### Task brief
Your task is to transcribe the entries below exactly, beginning with the line containing "Chest CT, one" and ending with the final line, and to add nothing else.

::: Supplied information

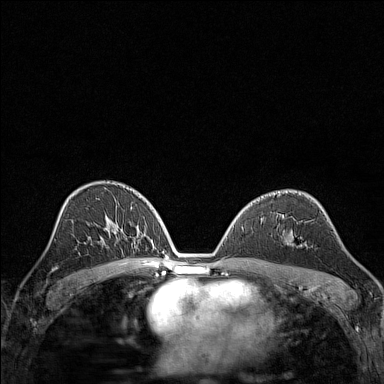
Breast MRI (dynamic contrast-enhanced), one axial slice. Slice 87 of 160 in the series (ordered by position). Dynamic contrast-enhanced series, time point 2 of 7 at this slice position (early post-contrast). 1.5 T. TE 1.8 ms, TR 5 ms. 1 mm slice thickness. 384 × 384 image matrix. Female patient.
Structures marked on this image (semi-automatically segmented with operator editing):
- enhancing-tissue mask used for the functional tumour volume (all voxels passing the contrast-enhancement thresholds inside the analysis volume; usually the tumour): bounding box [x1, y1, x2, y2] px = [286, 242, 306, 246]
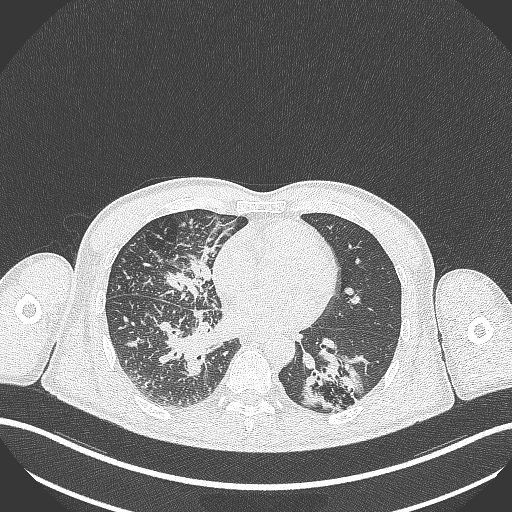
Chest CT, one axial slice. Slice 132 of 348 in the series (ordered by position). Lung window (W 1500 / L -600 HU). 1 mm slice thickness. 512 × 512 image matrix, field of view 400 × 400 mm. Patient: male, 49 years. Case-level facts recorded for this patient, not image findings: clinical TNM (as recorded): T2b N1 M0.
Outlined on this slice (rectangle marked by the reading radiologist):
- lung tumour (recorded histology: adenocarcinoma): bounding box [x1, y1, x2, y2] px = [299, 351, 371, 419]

::::::

### Response area
Chest CT, one axial slice. Slice 132 of 348 in the series (ordered by position). Lung window (W 1500 / L -600 HU). 1 mm slice thickness. 512 × 512 image matrix, field of view 400 × 400 mm. Patient: male, 49 years. Case-level facts recorded for this patient, not image findings: clinical TNM (as recorded): T2b N1 M0.
Outlined on this slice (rectangle marked by the reading radiologist):
- lung tumour (recorded histology: adenocarcinoma): bounding box [x1, y1, x2, y2] px = [299, 351, 371, 419]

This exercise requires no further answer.